O publicitário Thiago Miranda, investigado pela Polícia Federal sob suspeita de coordenar ataques ao Banco Central a mando de Daniel Vorcaro, do Banco Master, informou nesta segunda-feira (13) que está encerrando as atividades de sua empresa, a agência Mithi, e irá tirar um período sabático. A decisão ocorre em meio a uma operação da PF que apura a atuação de profissionais de comunicação na disseminação de informações falsas e na tentativa de desestabilizar a autarquia financeira, ampliando o escrutínio sobre as relações entre o setor privado e as instituições públicas.

A investigação, que teve início após denúncias de jornalistas e entidades de defesa da liberdade de imprensa, aponta que Thiago Miranda teria sido contratado por Daniel Vorcaro para orquestrar uma campanha de difamação contra o Banco Central, com o objetivo de pressionar a instituição a adotar medidas favoráveis ao Banco Master. A operação da PF, deflagrada em julho de 2026, cumpriu mandados de busca e apreensão em endereços ligados ao publicitário e a outros suspeitos, gerando forte repercussão no meio político e empresarial.
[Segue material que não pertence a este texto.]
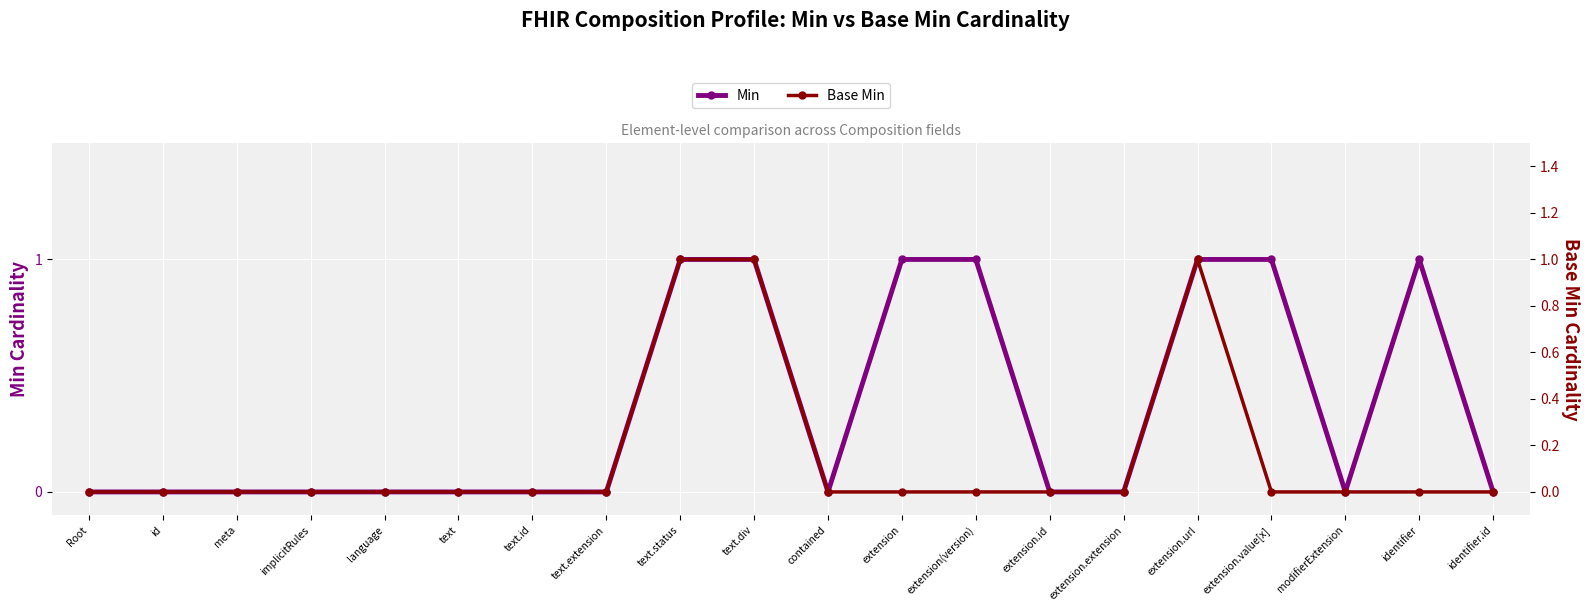

The value of Base Min at text.extension is 0. True or false?

False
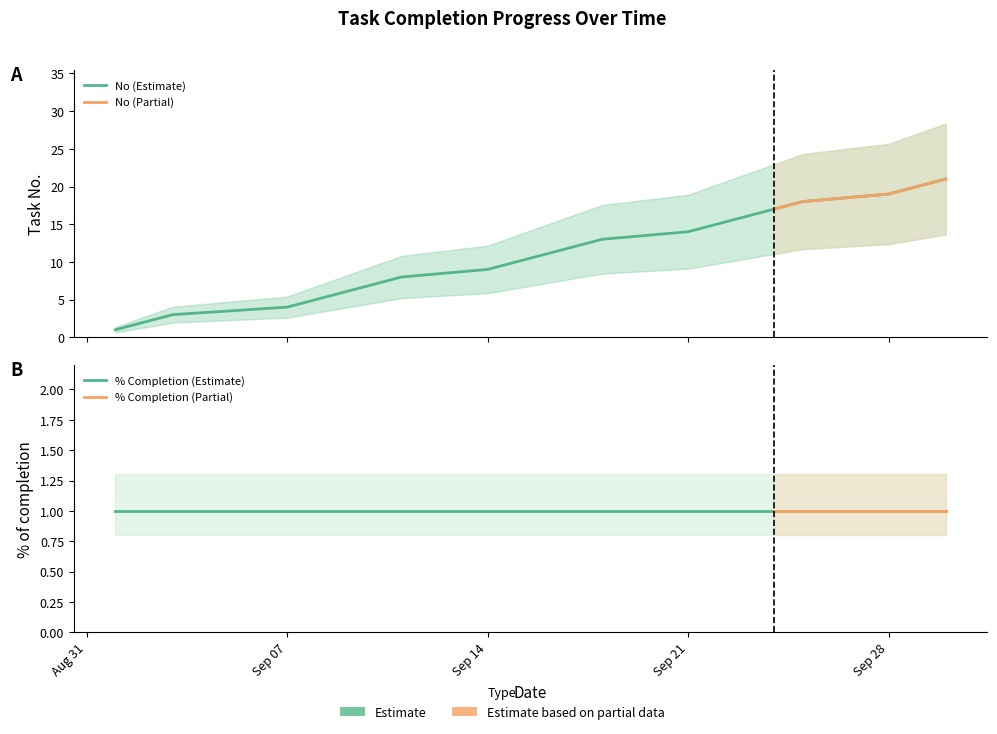

The value at 2020-09-18 is 13. True or false?

True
Contexto político e institucional

O caso ganha contornos ainda mais complexos em um cenário de crescente tensão entre o governo federal e o Banco Central, que tem sido alvo de críticas de setores do Executivo por sua política de juros e autonomia. A suspeita de que um empresário do setor financeiro tenha contratado um publicitário para atacar a autarquia levanta questões sobre os limites da atuação privada na esfera pública e a vulnerabilidade das instituições a pressões externas. Daniel Vorcaro, controlador do Banco Master, já havia sido alvo de outras investigações relacionadas a operações financeiras e agora vê seu nome associado a um esquema que pode envolver crimes de calúnia, difamação e até mesmo tentativa de obstrução das funções regulatórias do Banco Central.

O fechamento da agência Mithi e o anúncio de um ano sabático por parte de Thiago Miranda são interpretados por analistas como uma tentativa de minimizar os danos à sua imagem e evitar novas sanções legais. No entanto, a Polícia Federal segue com as investigações, que podem resultar em indiciamentos e processos judiciais. O caso também reacende o debate sobre a necessidade de maior transparência nas relações entre empresas de comunicação e instituições financeiras, além de reforçar a importância da independência do Banco Central diante de pressões políticas e econômicas.

Em nota, a defesa de Thiago Miranda afirmou que ele “sempre atuou dentro da legalidade” e que a decisão de encerrar a agência é pessoal, não relacionada à investigação. Já Daniel Vorcaro, por meio de sua assessoria, negou qualquer envolvimento em ataques ao Banco Central e disse confiar na apuração dos fatos. O Banco Central, por sua vez, preferiu não comentar o caso, mas reiterou seu compromisso com a estabilidade financeira e a defesa de sua reputação institucional.